Contrairement à d'autres chefs du sexe dit faible, j'ai refusé de camoufler ma féminité, ce qui a pu surprendre quelques journalistes. Ainsi, pour l'un de mes premiers concerts télévisés, l'on me découvrit de dos, habillée d'une queue-de-pie ajustée à la taille laissant entrevoir mes jambes vêtues non pas d'un pantalon ample mais gainées d'un collant noir, juchées sur de hauts escarpins aux talons bobine.
Il me semble que ton regard devient rêveur. Cela t'aurait plu, je crois. Emballé par cette vision moderne – alors que d'autres puristes criaient au scandale –, un célèbre couturier voulut créer pour moi, à grands renforts publicitaires, une tenue de scène. J'ai décliné son offre, impressionnée par ces remous.
Je connais bien la plupart de mes instrumentistes, cependant, certains d'entre eux se méfient encore d'une femme chef. Les plus misogynes sont souvent d'autres femmes.

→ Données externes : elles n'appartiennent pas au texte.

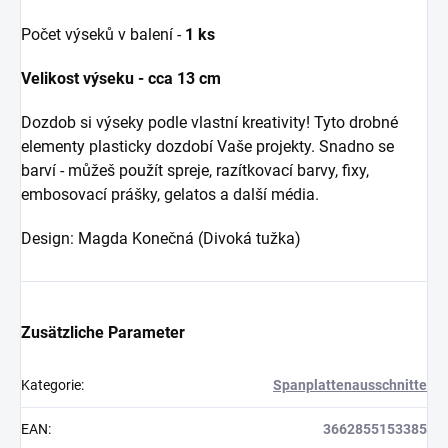
Počet výseků v balení -
1 ks
Velikost výseku - cca 13 cm
Dozdob si výseky podle vlastní kreativity! Tyto drobné
elementy plasticky dozdobí Vaše projekty. Snadno se
barví - můžeš použít spreje, razítkovací barvy, fixy,
embosovací prášky, gelatos a další média.
Design: Magda Konečná (Divoká tužka)
Zusätzliche Parameter
Kategorie
:
Spanplattenausschnitte
EAN
:
3662855153385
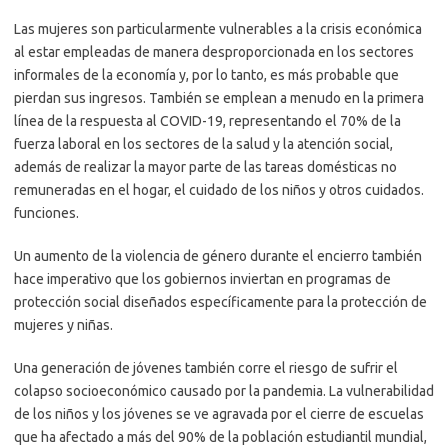
Las mujeres son particularmente vulnerables a la crisis económica
al estar empleadas de manera desproporcionada en los sectores
informales de la economía y, por lo tanto, es más probable que
pierdan sus ingresos. También se emplean a menudo en la primera
línea de la respuesta al COVID-19, representando el 70% de la
fuerza laboral en los sectores de la salud y la atención social,
además de realizar la mayor parte de las tareas domésticas no
remuneradas en el hogar, el cuidado de los niños y otros cuidados.
funciones.
Un aumento de la violencia de género durante el encierro también
hace imperativo que los gobiernos inviertan en programas de
protección social diseñados específicamente para la protección de
mujeres y niñas.
Una generación de jóvenes también corre el riesgo de sufrir el
colapso socioeconómico causado por la pandemia. La vulnerabilidad
de los niños y los jóvenes se ve agravada por el cierre de escuelas
que ha afectado a más del 90% de la población estudiantil mundial,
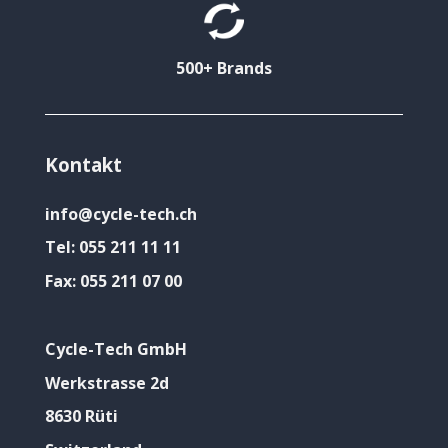
500+ Brands
Kontakt
info@cycle-tech.ch
Tel:
055 211 11 11
Fax:
055 211 07 00
Cycle-Tech GmbH
Werkstrasse 2d
8630 Rüti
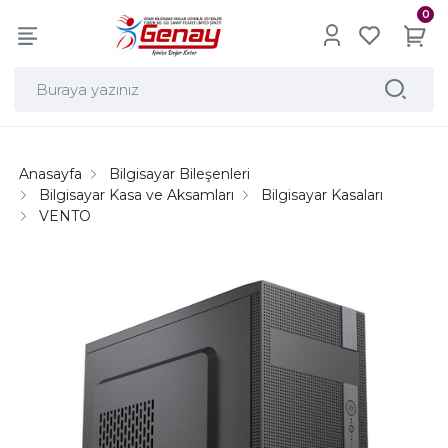
0
Anasayfa
Bilgisayar Bileşenleri
Bilgisayar Kasa ve Aksamları
Bilgisayar Kasaları
VENTO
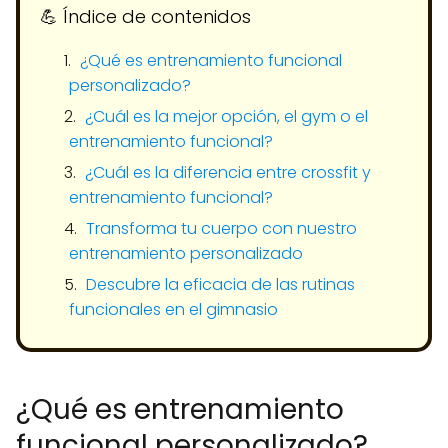
💪​ Índice de contenidos
¿Qué es entrenamiento funcional
personalizado?
¿Cuál es la mejor opción, el gym o el
entrenamiento funcional?
¿Cuál es la diferencia entre crossfit y
entrenamiento funcional?
Transforma tu cuerpo con nuestro
entrenamiento personalizado
Descubre la eficacia de las rutinas
funcionales en el gimnasio
¿Qué es entrenamiento
funcional personalizado?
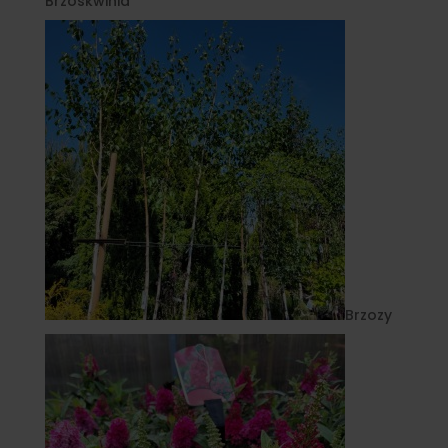
Brzoskwinia
Brzozy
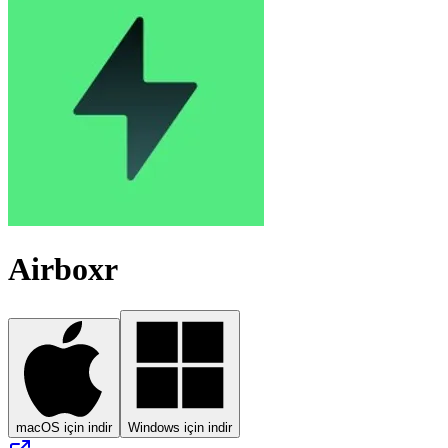
Airboxr
macOS için indir
Windows için indir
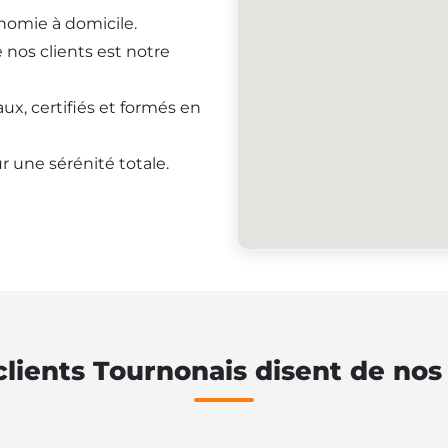
onomie à domicile.
e nos clients est notre
ux, certifiés et formés en
r une sérénité totale.
lients Tournonais disent de nos 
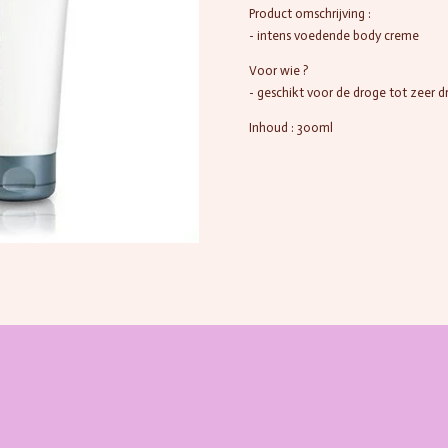
Product omschrijving :
- intens voedende body creme
Voor wie ?
- geschikt voor de droge tot zeer d
Inhoud : 300ml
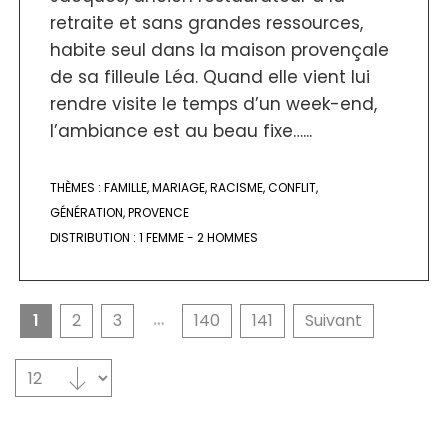
retraite et sans grandes ressources,
habite seul dans la maison provençale
de sa filleule Léa. Quand elle vient lui
rendre visite le temps d’un week-end,
l’ambiance est au beau fixe…...
THÈMES :
FAMILLE
,
MARIAGE
,
RACISME
,
CONFLIT
,
GÉNÉRATION
,
PROVENCE
DISTRIBUTION :
1 FEMME - 2 HOMMES
…
1
2
3
140
141
Suivant
Sélectionnez un nombre par page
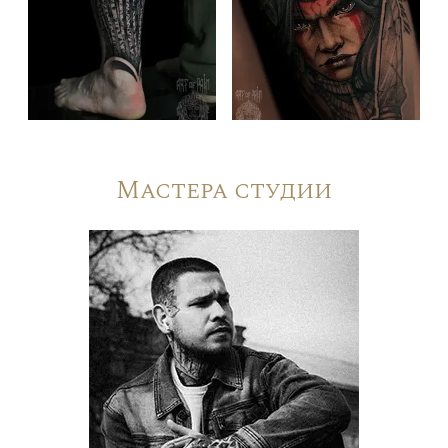
Мастера студии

La soprano anglaise Rebecca S. (qui fut, jadis, une de tes Léonore), me donne du fil à retordre. Elle arrive en retard, bavarde avec les vents quand je fais reprendre les cordes, et ne me regarde pour ainsi dire jamais.
— J'ai rarement été dirigée par une femme, m'annonça-t-elle lors de notre première rencontre.
Le regard glacial qu'elle promena sur ma chevelure indomptée et mon caleçon de garçonne laissait deviner son souhait de me contempler engoncée dans une robe housse, les cheveux sévèrement attachés.
— Moi, je suis fière d'être dirigée par une femme, m'avait glissé Hélène K., la contralto.
Et la deuxième soprano, Alice D., qui avait déjà travaillé avec moi, me chuchota à l'oreille :
— Si vous remettez votre costume moulant du Messie, le Quia respexit humilitatem de miss Rebecca va coincer…
Nous devions répéter le Suscepit Israël. Rebecca se lança en premier, sans même me jeter un regard. Hélène, elle, prenait la peine de me voir ; sa grave douceur talonna la vibration aérienne de Rebecca, puis Alice fit écho, pure et légère. Une minute cinquante-huit de beauté encore imparfaite, à cause d'un manque de souffle d'Hélène, et d'une sonorité de hautbois trop dure pour la langueur du mouvement. La séquence fut reprise, inlassablement, et la répétition s'écoula ainsi.